The group truly supported the spirit of the piece. However, the essence and heart of Brown seriously exuded from the soul of Taylor. It was hard to take one’s eyes off her, as she expressed the urgency of the message. Taylor didn’t even have to move; she clearly was the conscience of the piece.
RESOLVE, choreographed by the duo Wewolf, with music by D.J. Tennis, was designed for two male dancers, Joseph Davis and Guzman Rosado, both technically facile and dazzling to watch with their mechanical moves, martial arts katas and body twisting inventions. Their complicated and intricate entwinements appeared to be set in three movements ending in brief silences.
The movements to be sure, were fascinating at first, with a hint of a relationship, not because it had been in the choreography but because of the innate communication between the two dancers. However, as the piece moved on to the second and third sections, no new or unique statements were added to the piece. “Resolve” turned into an exercise of intricacies that never said anything nor went anywhere. With all its complexity it played one note. The piece seemed to get lost in its own exploration, and its relevance went adrift as it continued to drone on.
The “Music” which started with an incessant beat and droning sound created plenty of tension. It also found no new direction, however, other than an amplified beat box with no place to go musically. Perhaps it tried to replicate the beat of the heart, or even attempted at the genius of Bolero without the acumen and musical growth. It is clear it will take more “resolve” to examine this piece more fully.
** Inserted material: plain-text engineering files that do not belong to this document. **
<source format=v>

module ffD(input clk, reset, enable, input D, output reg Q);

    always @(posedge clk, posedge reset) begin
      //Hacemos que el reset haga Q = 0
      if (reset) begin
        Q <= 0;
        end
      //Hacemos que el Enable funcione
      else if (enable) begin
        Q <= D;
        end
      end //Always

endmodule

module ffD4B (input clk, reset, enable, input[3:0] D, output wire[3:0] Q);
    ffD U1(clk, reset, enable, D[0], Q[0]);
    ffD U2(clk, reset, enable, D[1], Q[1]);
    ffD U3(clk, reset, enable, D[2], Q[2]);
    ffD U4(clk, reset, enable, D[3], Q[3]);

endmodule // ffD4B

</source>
The last piece A MILLION VOICES was inspired by the steamy goddess of American Jazz and Pop, Peggy Lee, whose music-making spanned six decades from the 40’s and 50’s onward. The piece, choreographed by Matthew Neenan and performed by Tina Berkett, Joseph Davis, Haley Heckethorn Myles Lavallee, Guzman Rosado, Jamal White and Rachel Secrest made their way tirelessly through the styling of 40’s and 50’s with great aplomb.
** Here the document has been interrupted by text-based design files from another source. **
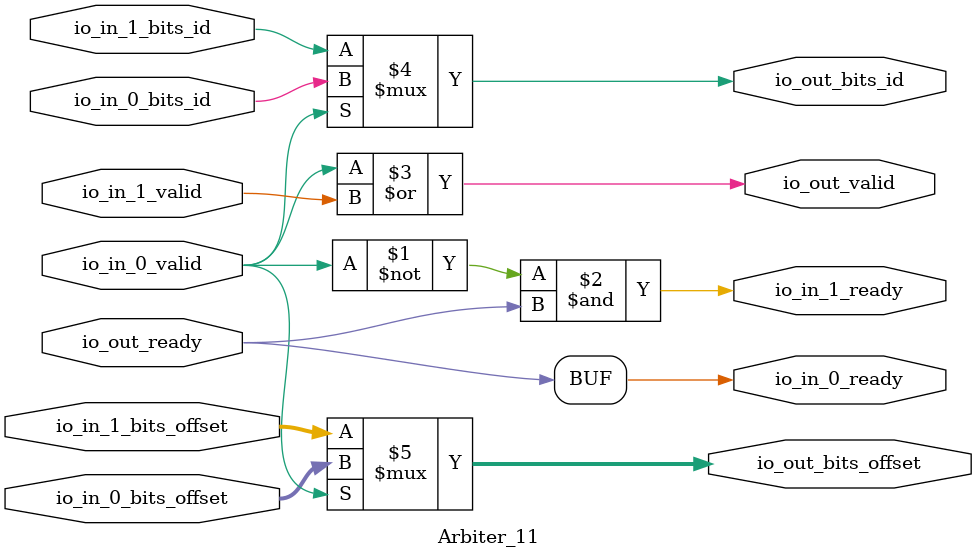
<source format=sv>
`ifndef RANDOMIZE
  `ifdef RANDOMIZE_REG_INIT
    `define RANDOMIZE
  `endif // RANDOMIZE_REG_INIT
`endif // not def RANDOMIZE
`ifndef RANDOMIZE
  `ifdef RANDOMIZE_MEM_INIT
    `define RANDOMIZE
  `endif // RANDOMIZE_MEM_INIT
`endif // not def RANDOMIZE

`ifndef RANDOM
  `define RANDOM $random
`endif // not def RANDOM

// Users can define 'PRINTF_COND' to add an extra gate to prints.
`ifndef PRINTF_COND_
  `ifdef PRINTF_COND
    `define PRINTF_COND_ (`PRINTF_COND)
  `else  // PRINTF_COND
    `define PRINTF_COND_ 1
  `endif // PRINTF_COND
`endif // not def PRINTF_COND_

// Users can define 'ASSERT_VERBOSE_COND' to add an extra gate to assert error printing.
`ifndef ASSERT_VERBOSE_COND_
  `ifdef ASSERT_VERBOSE_COND
    `define ASSERT_VERBOSE_COND_ (`ASSERT_VERBOSE_COND)
  `else  // ASSERT_VERBOSE_COND
    `define ASSERT_VERBOSE_COND_ 1
  `endif // ASSERT_VERBOSE_COND
`endif // not def ASSERT_VERBOSE_COND_

// Users can define 'STOP_COND' to add an extra gate to stop conditions.
`ifndef STOP_COND_
  `ifdef STOP_COND
    `define STOP_COND_ (`STOP_COND)
  `else  // STOP_COND
    `define STOP_COND_ 1
  `endif // STOP_COND
`endif // not def STOP_COND_

// Users can define INIT_RANDOM as general code that gets injected into the
// initializer block for modules with registers.
`ifndef INIT_RANDOM
  `define INIT_RANDOM
`endif // not def INIT_RANDOM

// If using random initialization, you can also define RANDOMIZE_DELAY to
// customize the delay used, otherwise 0.002 is used.
`ifndef RANDOMIZE_DELAY
  `define RANDOMIZE_DELAY 0.002
`endif // not def RANDOMIZE_DELAY

// Define INIT_RANDOM_PROLOG_ for use in our modules below.
`ifndef INIT_RANDOM_PROLOG_
  `ifdef RANDOMIZE
    `ifdef VERILATOR
      `define INIT_RANDOM_PROLOG_ `INIT_RANDOM
    `else  // VERILATOR
      `define INIT_RANDOM_PROLOG_ `INIT_RANDOM #`RANDOMIZE_DELAY begin end
    `endif // VERILATOR
  `else  // RANDOMIZE
    `define INIT_RANDOM_PROLOG_
  `endif // RANDOMIZE
`endif // not def INIT_RANDOM_PROLOG_

module Arbiter_11(
  input        io_in_0_valid,
               io_in_0_bits_id,
  input  [2:0] io_in_0_bits_offset,
  input        io_in_1_valid,
               io_in_1_bits_id,
  input  [2:0] io_in_1_bits_offset,
  input        io_out_ready,
  output       io_in_0_ready,
               io_in_1_ready,
               io_out_valid,
               io_out_bits_id,
  output [2:0] io_out_bits_offset
);

  assign io_in_0_ready = io_out_ready;
  assign io_in_1_ready = ~io_in_0_valid & io_out_ready;	// @[Arbiter.scala:45:78, :146:19]
  assign io_out_valid = io_in_0_valid | io_in_1_valid;	// @[Arbiter.scala:147:31]
  assign io_out_bits_id = io_in_0_valid ? io_in_0_bits_id : io_in_1_bits_id;	// @[Arbiter.scala:136:15, :138:26, :140:19]
  assign io_out_bits_offset = io_in_0_valid ? io_in_0_bits_offset : io_in_1_bits_offset;	// @[Arbiter.scala:136:15, :138:26, :140:19]
endmodule


</source>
One of the true highlights of this piece was Rachel Secrest and Jamal White’s outstanding duet to Blues in the Night. Secrest’s amazing physicality and facile emotional artistry supported by Jamal White was a clear focal point of the work.
Berkett and Rosado, always technically excellent, and backed by a gaggle of characters, did a technically fun rendition of “Is that all there Is?” but was “fun” the message? It lacked the subtext, the emotionality of what was being expressed in the lyrics. Using not only the lines “If that’s all there is, so let’s keep dancing” but” Let’s break out the booze and have a ball” which was symbolized by a running joke of showering liquid over the two …masking the heartbreak of those lines.
There is no doubt, BODYTRAFFIC puts its all into each performance with its incredible facility, cleverness and outstanding performers. Now it’s time to consider working on “meaning and context” so the audience is fully pulled into the performance by their artistry.